Based on suspected or affected pregnant mother's conditions (number of pregnancies, midwifery symptoms during pregnancy, place of residence, presence/absence of health centers, etc.), all screening, diagnosis, and treatment processes during pregnancy, labor, delivery, and postpartum should be planned with greater sensitivity and accuracy and managed in a team-based manner. The type of delivery should be given special attention due to the specific conditions of pregnancy and possible midwifery problems in these mothers. In the case of a mother with coronavirus, an elective cesarean section is performed when the mother has high respiratory involvement and requires immediate termination of pregnancy. This increases the efficiency of treatment. Immediate cord-cutting and immediate separation and evaluation of the newborn of an affected mother should be considered. Breastfeeding should not be performed by a confirmed infected mother (due to the breast milk potential for viral transmission) and the mother and her baby’s quarantine principles must be respected until they are fully remedied (43).
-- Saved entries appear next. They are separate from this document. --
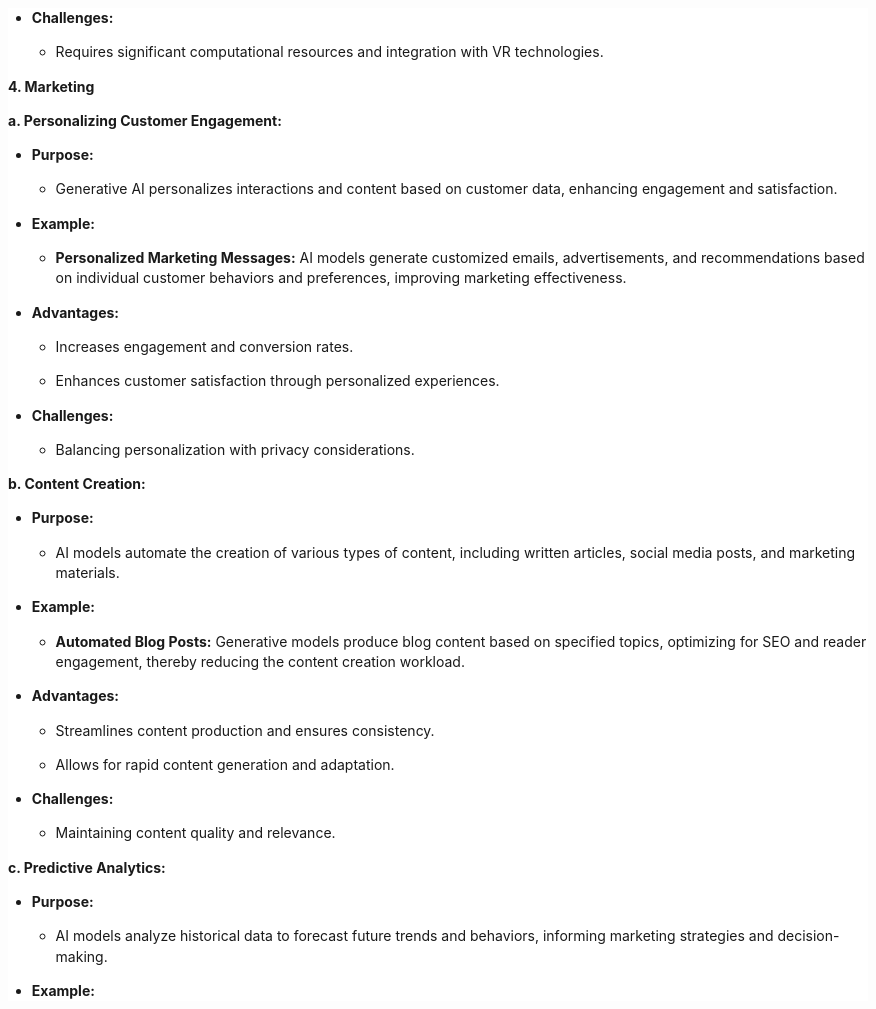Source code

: -   **Challenges:**

    -   Requires significant computational resources and integration
        with VR technologies.

**4. Marketing**

**a. Personalizing Customer Engagement:**

-   **Purpose:**

    -   Generative AI personalizes interactions and content based on
        customer data, enhancing engagement and satisfaction.

-   **Example:**

    -   **Personalized Marketing Messages:** AI models generate
        customized emails, advertisements, and recommendations based on
        individual customer behaviors and preferences, improving
        marketing effectiveness.

-   **Advantages:**

    -   Increases engagement and conversion rates.

    -   Enhances customer satisfaction through personalized experiences.

-   **Challenges:**

    -   Balancing personalization with privacy considerations.

**b. Content Creation:**

-   **Purpose:**

    -   AI models automate the creation of various types of content,
        including written articles, social media posts, and marketing
        materials.

-   **Example:**

    -   **Automated Blog Posts:** Generative models produce blog content
        based on specified topics, optimizing for SEO and reader
        engagement, thereby reducing the content creation workload.

-   **Advantages:**

    -   Streamlines content production and ensures consistency.

    -   Allows for rapid content generation and adaptation.

-   **Challenges:**

    -   Maintaining content quality and relevance.

**c. Predictive Analytics:**

-   **Purpose:**

    -   AI models analyze historical data to forecast future trends and
        behaviors, informing marketing strategies and decision-making.

-   **Example:**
No specific treatment for coronavirus has been approved by the US Food and Drug Administration (10, 40). When offering new therapies, pregnant women should be fully consulted about possible side effects for the patient and the teratogenic effects on their fetuses. Information and studies on COVID-19 are growing rapidly. Physicians and midwives should regularly check and read the CDC website to keep their information up-to-date to provide quality services to mothers and babies.
Given the limited information on the complications and outcomes of the virus in pregnancy and childbirth and the increasing number of studies, the provision of up-to-date care according to global and regional processes and guidelines is recommended for mothers affected or suspected with COVID-19.